Equally, MDC politicians must not become like Zanu PF. There is ample evidence to show that the party has learnt bad behaviour from its predecessor and it is this bad behaviour that is toxic to the nation’s politics. The power of politics is in organisation and organisational structure, building institutional memory and culture. Mutambara offers useful advice, building on the work of political scientists Miles-Tendi and Brian Raftoupolus on government of national unity. It merely serves to postpone conflict rather than stop it. Any “talks” must critically situate the Zimbabwean problem.
The second idea has to do with all the stakeholders that make the Zimbabwean state. We must demand our rights and cleanse the body politic. There is no economic solution without destroying the one centre of power. The international community must understand this. Zimbabwe is no Rwanda. It does not require a strong man. We have had enough of those and they failed the nation. Ian Smith, Robert Mugabe and now Emmerson Mnangagwa. Our precolonial history clearly shows that Lobhengula failed to reform the state. While Khama, successfully navigated the scramble.
As intimated in this essay, there is enough history and literature to show that ours is not unique. Politicians draw their power from the citizens. Power is either with the citizens or with the leaders. Not just every five years, but every day. Just like customers have power, customer sovereignty is the key. Without which, cartels and crony capitalism grow and strengthen. This explains the uncanny coalition between big business and the regime. If Government is the largest business in town and politicians ration political favours, big business simply become Pavlov dogs.
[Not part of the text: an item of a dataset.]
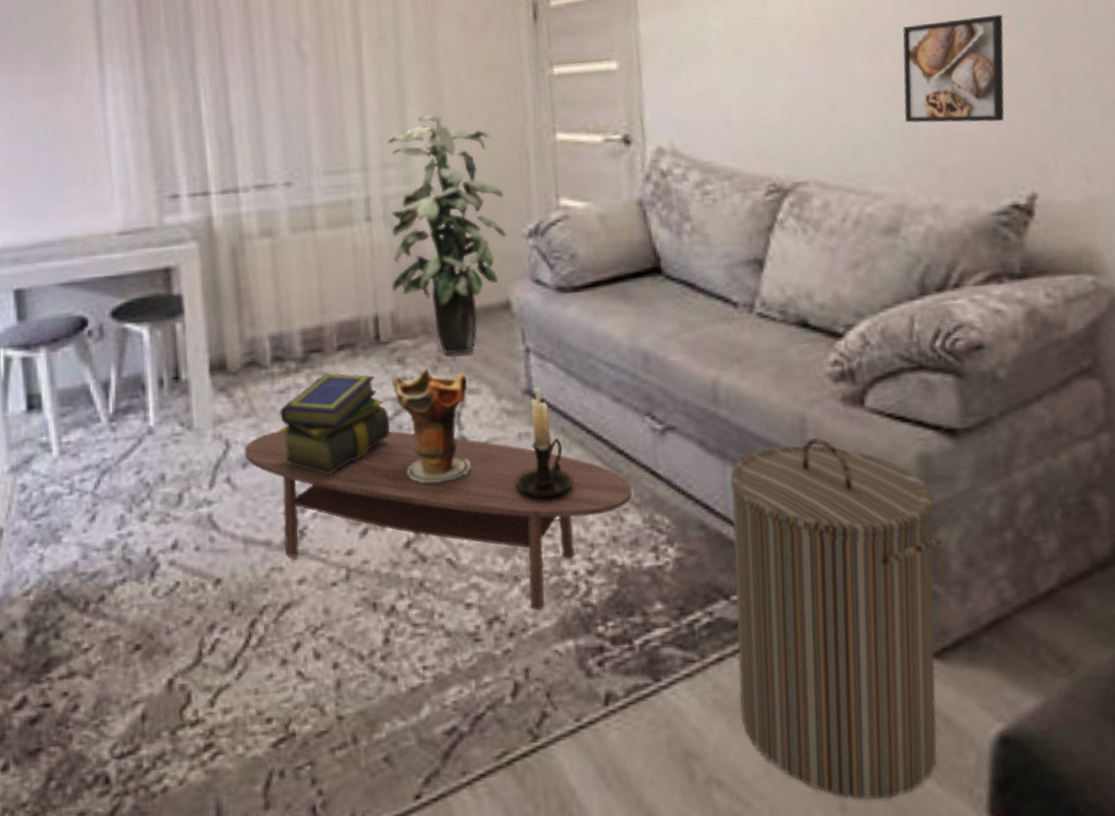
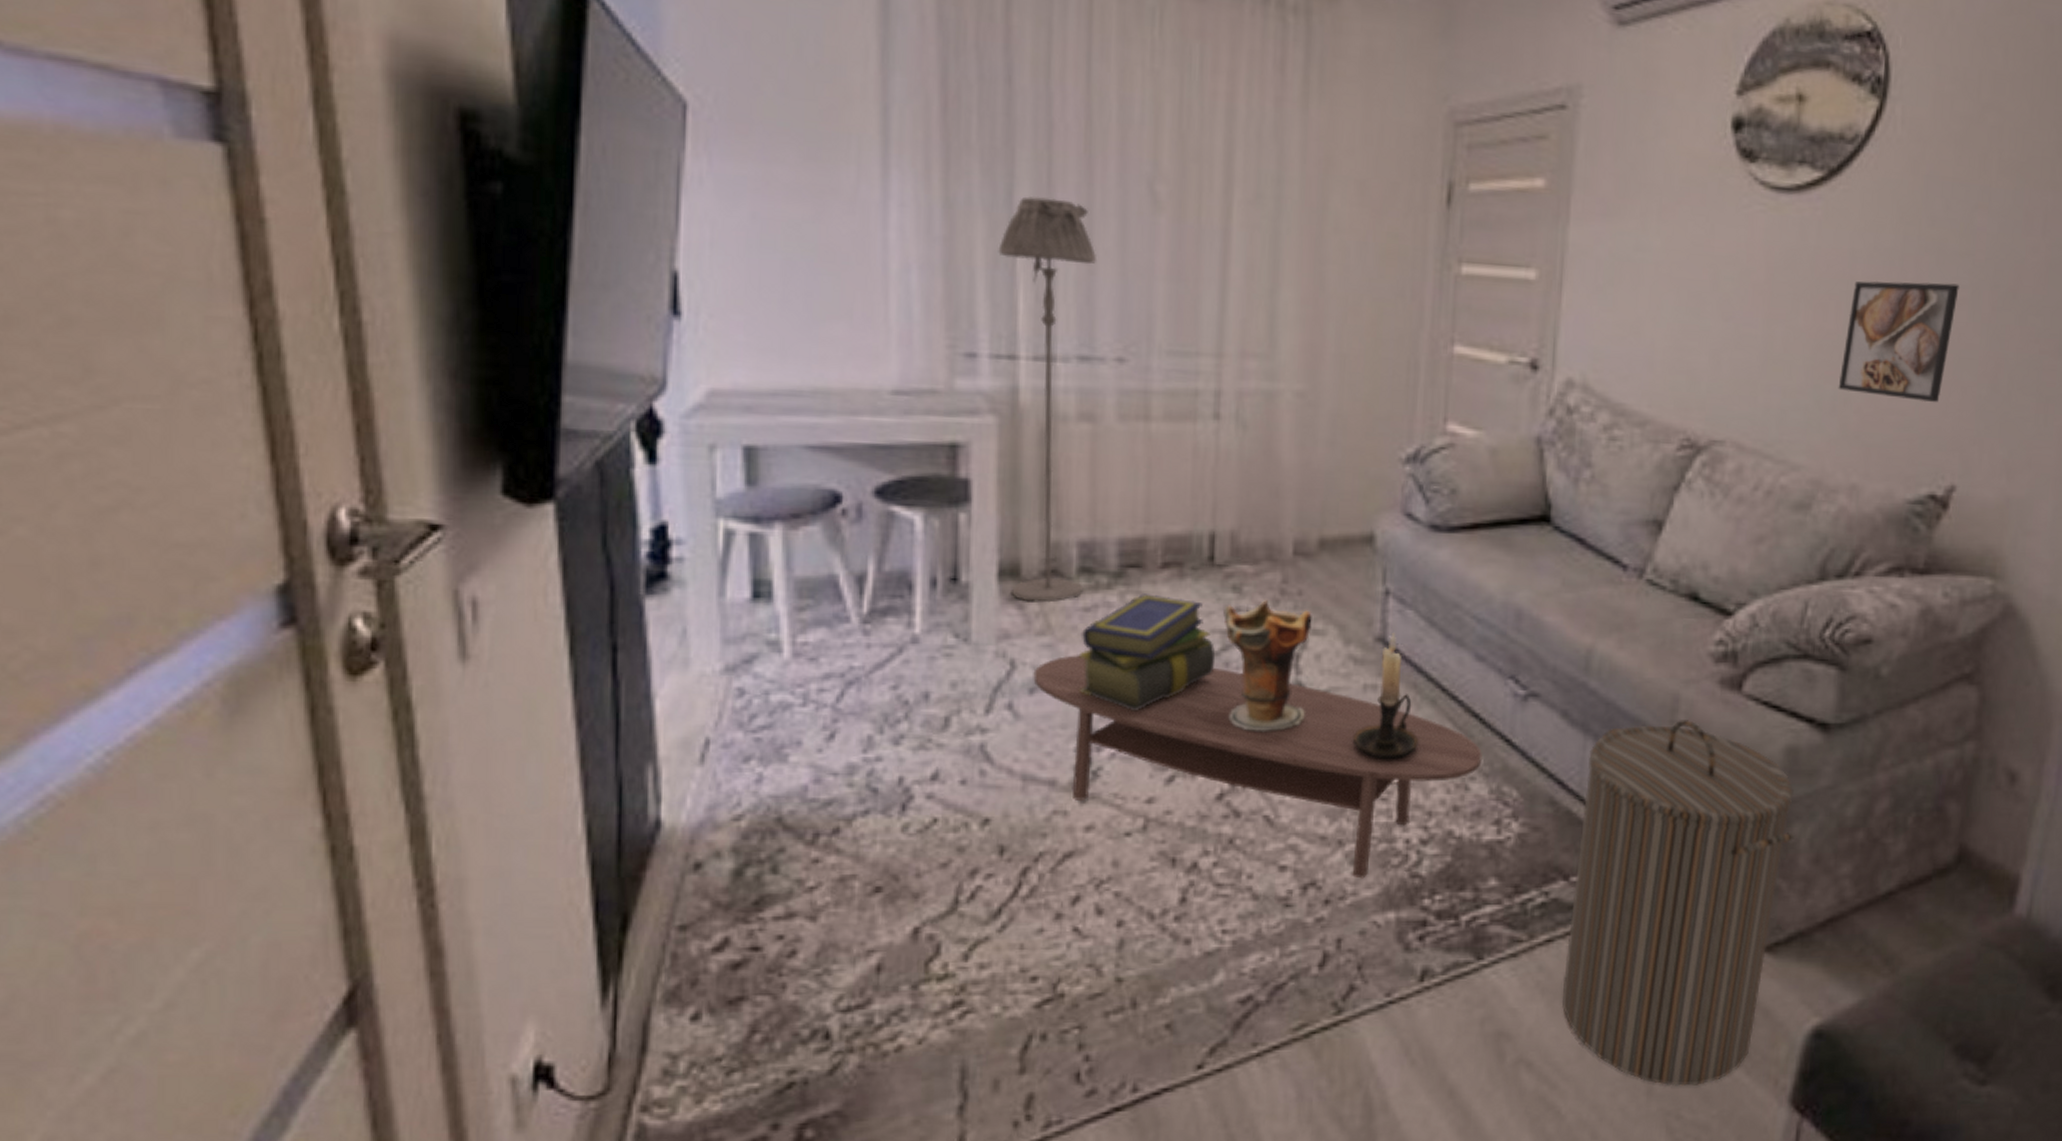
floor lamp: none [187,66,278,391] -> present [998,196,1098,603]
indoor plant: present [387,114,507,355] -> none [1236,298,1383,588]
So what can citizens practically do?
They must organise themselves and speak directly to power. The Doctors in my opinion have successfully done this. But they must not be myopic to see their fight as that only of trinkets. They must call for total overhaul of the health system. They must have their own nation-wide symposium that creates a blue print that they negotiate directly with politicians. They have the power. The same goes for teachers and every other facet of society. Even the unemployed must organise themselves and speak to power directly. New farmers for example must demand title deeds. Even if they should pay for them, it’s their freedom they are paying for. In every aspect of our society, the power must be with the citizens.
Failure of which, like Argentina, Zimbabwe will have its own 100 year perpetual crisis. Already the 1989, 1998, 2008, 2019 ten year cycles provide a bad historical analysis of our economic cycles.